I'll admit it; I was taken aback when I read this scene. It's not because I'm squeamish about menstruation. I was raised around too many women for that. This is a transformative moment in a young woman's life, and I'm glad it's in the book. When I saw how Lydia handled it, though, I kept thinking man, this is one hardcore little girl!
As the book progressed, I was relieved to see that the main character is not all pluck and fortitude. She does feel overwhelmed by her horrific circumstances. She gets down. She is full of self-doubt. I like this. It makes Lydia more dynamic. It gives me, the reader, a chance to identify with her loneliness and worry, not just admire her bravery. When she asks God to send her baby brother back because she’d rather he be a ghost haunting her than just be dead, I hurt for Lydia. I want to reach into the book and hug this child who has lost so much.
We see pleas like this with complete clarity, because the author, Marilyn Sue Shank, has employed a common device. She has written each chapter as a journal entry from her protagonist. In lesser hands, this can become trite, over-emphasizing a character’s whims and weighing down the story’s action. Shank, however, keeps her plot moving. She starts with two great hooks—a girl trying to fend for her self and the mystery surrounding her mother’s incarceration—and she uses them to advances the storyline in every single chapter.

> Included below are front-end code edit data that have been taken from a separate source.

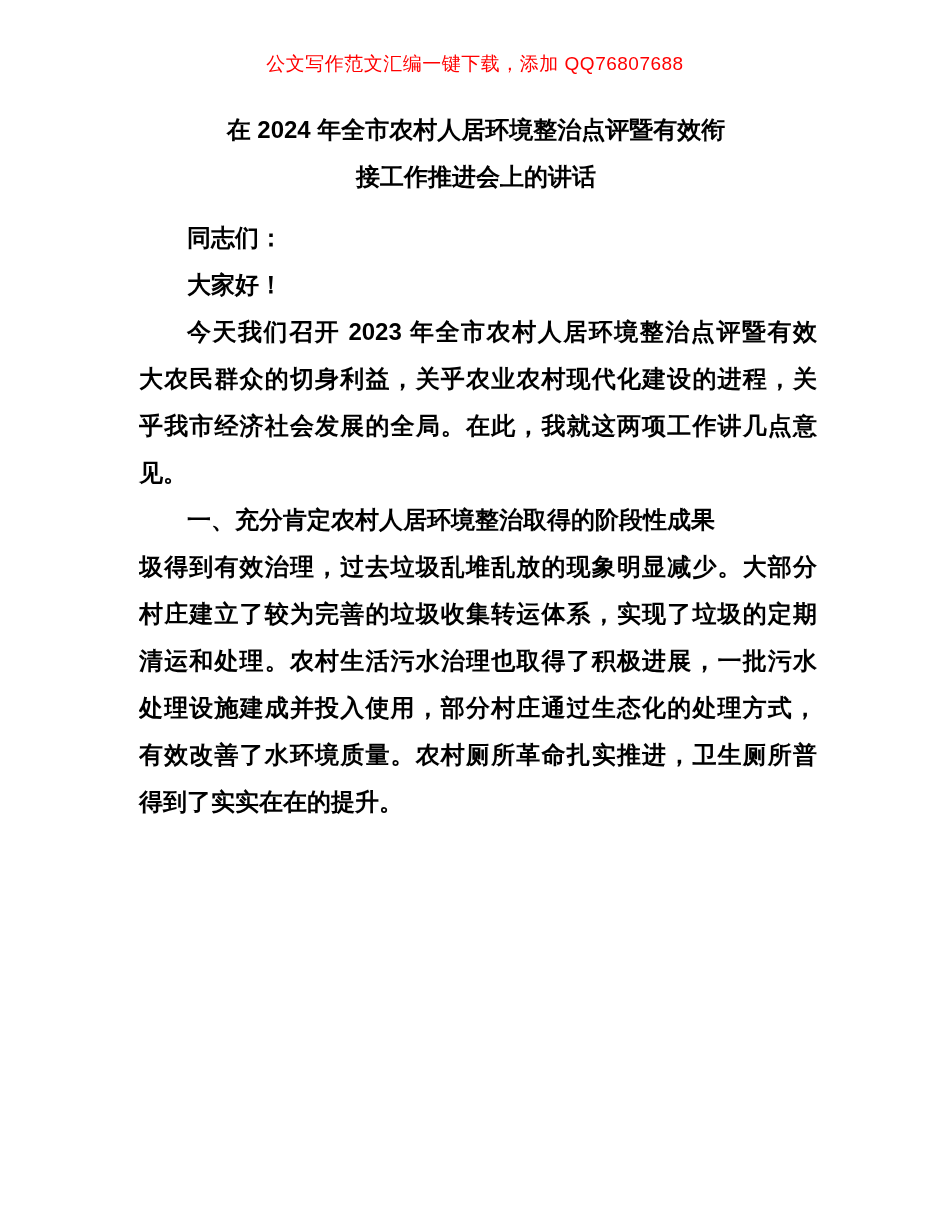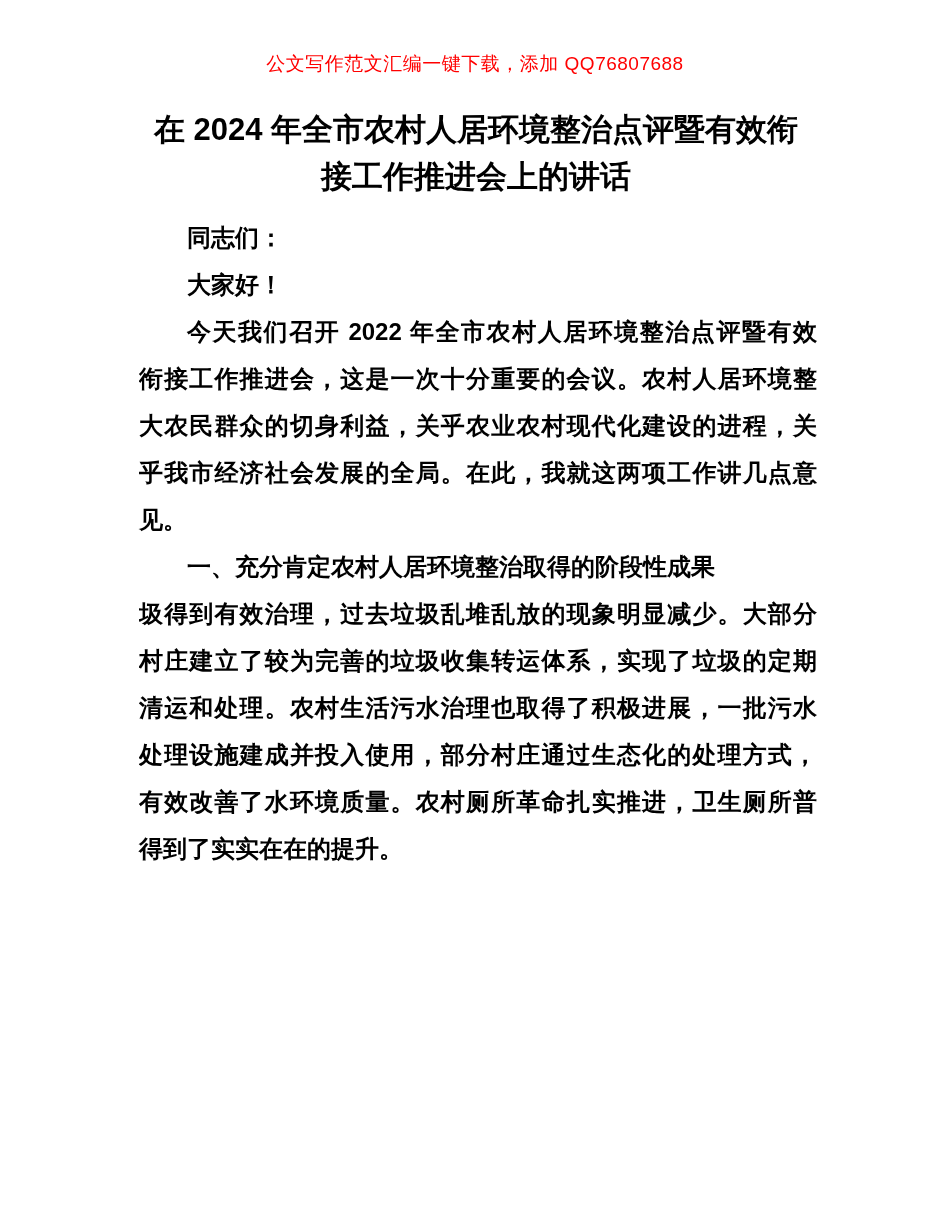--- a/index.html
+++ b/index.html
@@ -28,21 +28,21 @@
     line-height: 24px;
     color: #ff0000;
     letter-spacing: 0.5px;
   }
   .doc-title {
     position: absolute;
     top: 106px;
     left: 137px;
     width: 678px;
     text-align: center;
-    font-size: 31px;
+    font-size: 24px;
     line-height: 47px;
     font-weight: bold;
     color: #000000;
   }
   .content {
     position: absolute;
     top: 214px;
     left: 139px;
     width: 678px;
     font-size: 24px;
@@ -73,22 +73,21 @@
   <div class="watermark">公文写作范文汇编一键下载，添加 QQ76807688</div>
 
   <div class="doc-title">
     <div>在 2024 年全市农村人居环境整治点评暨有效衔</div>
     <div>接工作推进会上的讲话</div>
   </div>
 
   <div class="content">
     <div class="line indent">同志们：</div>
     <div class="line indent">大家好！</div>
-    <div class="line indent just">今天我们召开 2022 年全市农村人居环境整治点评暨有效</div>
-    <div class="line just">衔接工作推进会，这是一次十分重要的会议。农村人居环境整</div>
+    <div class="line indent just">今天我们召开 2023 年全市农村人居环境整治点评暨有效</div>
     <div class="line just">大农民群众的切身利益，关乎农业农村现代化建设的进程，关</div>
     <div class="line just">乎我市经济社会发展的全局。在此，我就这两项工作讲几点意</div>
     <div class="line">见。</div>
     <div class="line indent">一、充分肯定农村人居环境整治取得的阶段性成果</div>
     <div class="line just">圾得到有效治理，过去垃圾乱堆乱放的现象明显减少。大部分</div>
     <div class="line just">村庄建立了较为完善的垃圾收集转运体系，实现了垃圾的定期</div>
     <div class="line just">清运和处理。农村生活污水治理也取得了积极进展，一批污水</div>
     <div class="line just">处理设施建成并投入使用，部分村庄通过生态化的处理方式，</div>
     <div class="line just">有效改善了水环境质量。农村厕所革命扎实推进，卫生厕所普</div>
     <div class="line">得到了实实在在的提升。</div>

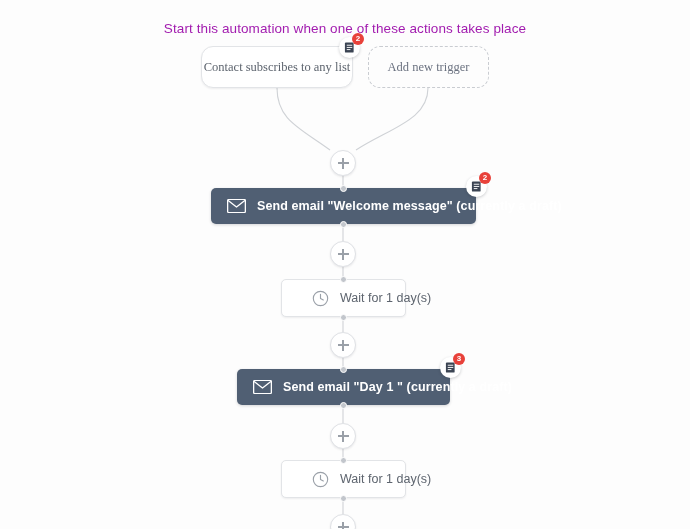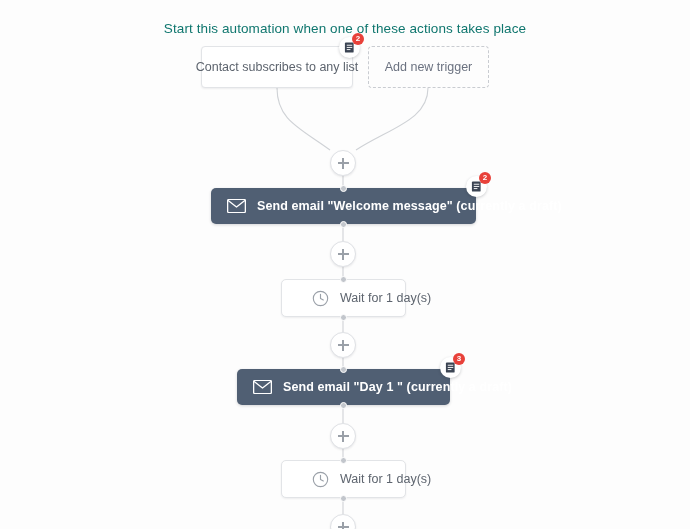--- a/index.html
+++ b/index.html
@@ -31,41 +31,42 @@
     z-index: 1;
   }
 
   
   .headline {
     position: absolute;
     left: 0; top: 21px;
     width: 690px;
     text-align: center;
     font-size: 13.5px;
-    color: #0f766e;
+    color: #a21caf;
     letter-spacing: .1px;
   }
 
   
   .node { position: absolute; z-index: 3; }
 
   
   .trigger {
     height: 42px;
-    border-radius: 4px;
+    border-radius: 12px;
     display: flex;
     align-items: center;
     justify-content: center;
     font-size: 12.5px;
     color: #5d646e;
     background: #ffffff;
     border: 1px solid #e2e4e7;
     box-shadow: 0 1px 2px rgba(30,35,45,.07);
     padding: 0 14px;
     white-space: nowrap;
+    font-family: Liberation Serif, serif;
   }
   .trigger.dashed {
     background: transparent;
     border: 1px dashed #c9ccd1;
     box-shadow: none;
     color: #6b7280;
   }
 
   
   .email-node {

That's impressive, but what distinguishes Shank's book is its local flavor. Child of the Mountain is not just a young adult novel; it is also a study in Appalachian culture. Shank has crafted lovely descriptions of the land, and she has written Lydia with a distinct mountain accent. Through most of the novel, this is a delight—reading the twang and idioms that define our region, seeing a well-rounded character cut from the same cloth as the people I love—but at points, Lydia’s language becomes so archaic it verges on the unbelievable. The book is set in the 1950’s after all, the era of jet travel and frozen dinners. I question whether a preteen girl—even one who was raised in a secluded hollow and influenced by a grandmother who would have been born at the turn of the century—would use words like “nary” and “iffen.”
This reflects my one complaint about the book. Shank does a great job of showcasing mountain culture, but she does so bluntly. Lydia has well-formed opinions about unions and mine pay for a girl her age. Her granny touts the benefits of sassafras tea like she’s selling it. And her teacher, in the midst of an otherwise intimate conversation with Lydia, gets downright didactic when he explains the relationship between Appalachian English and Old English:
“Did you know Shakespeare loved to write double and even triple negatives? He used multiple negatives to emphasize a point, just as mountain people continue to do today…Mountain people are not ignorant. They’re merely using a way of speaking that other English-speaking cultures have forgotten.”
Could this be more artfully delivered?
Sure. But Lord forgive me, because I shouldn't be complaining. This book is a gem. I mean, how often do you see such reverence for mountain people?
Child of the Mountains is a solid novel that does more than entertain. It connects young readers to the Appalachian South. The ones who hail from elsewhere will learn to respect the region, and natives will swell with pride when they read it. The book reminds them that their hills and hollers aren't common. Like Lydia, they live someplace special.